Sakura (Cherry blossoms)
More than any of the other poems I chose for this cycle, Sakura perfectly captures one of my favorite themes in Santōka’s work: the valuing of tiny, transient moments of beauty amid the wider continuum of daily life. I have long felt that the ability to stop and be moved by such things, the capacity for wonder, is extremely important to retaining one’s humanity. By the same token, treasuring evanescence rather than mourning it seems to make it that much harder to fall into the trap of cynicism. The music of Sakura is an attempt to reflect those values. Though a single, unmoving harmony hovers in the air throughout the piece, small inner gestures constantly surface and dissipate back into the texture. A four-note melody gradually forms and, having achieved this modest level of development, the music is quite literally blown off the stage, like the fragile petals in the poem.
Amanogawa (River of Heaven)
It would be disingenuous, I think, to portray Santōka as an ascetic, clean-living saint, even in such a small selection of his poems. Amanogawa presents a wryly humorous image of the poet in one of his less monkly states. Although a direct translation suggests a drunkard dancing under a late summer night sky, the Japanese words were rather more subtle. Instead of the literal word for “drunk” – yopparai –Santōka chose yo, a divinely inspired, Bacchus-like figure, drunken spiritually as well as physically. A Japanese expression roughly meaning “to drink until one sees stars” also suggested that the poet was in no condition to be dancing. The sound image I used is an unmoving bass pedal supported by Tibetan-style throat singing, while a starlit sky wheels and spins above it. The music attains a state of motion eventually, rising to a pounding climax and quickly collapsing, as tends to happen in such circumstances. I am especially grateful to Nobu Takezawa for her insight into Santōka’s words, which proved far more inspiring than the standard interpretations.

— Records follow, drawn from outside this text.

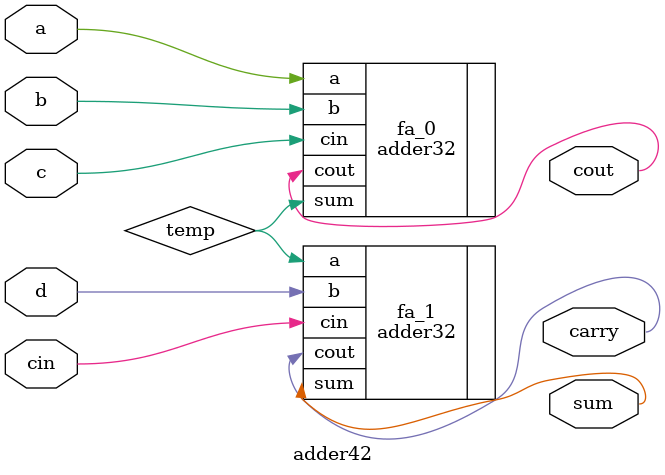
<source format=v>

module adder42(a, b, c, d, cin, carry, sum, cout);

    input a;
    input b;
    input c;
    input d;
    input cin;
    output carry;
    output sum;
    output cout;
    wire temp;

    adder32 fa_0(.a(a), .b(b), .cin(c), .cout(cout), .sum(temp));
    adder32 fa_1(.a(temp), .b(d), .cin(cin), .cout(carry), .sum(sum));

endmodule
//`endcelldefine

</source>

This poem brought out the most static music in the cycle, with its image of a clear sky reflected in the surface of still water. I wanted to do my best to convey the absolute timelessness of the words, and as a result, there is no musical development of any kind. The voices generate a continuum of pitchless, liquid sound, over which float melodic fragments, harmonic clouds and stylized bird calls. The piece reaches an iconic, somewhat ambiguous conclusion, which may or may not be an unconscious quotation of Sibelius’ tone poem The Swan of Tuonela.
I had intended to set Yuki for the full choir, but I found that the words, which so perfectly captured an atmosphere of unbroken cold and stillness, suggested no low-register music at all. In the end, the women’s voices created a sonic tapestry of interwoven lines, dissonant harmonies frozen in place, which slowly settles into a motionless backdrop of white noise, while the men amplify and refract the windlike consonant sounds of poem. Toward the end, a high whistling is transfigured into a meditative chant colored by vocal overtones, as the music subsides and, like the snow, becomes the surrounding silence.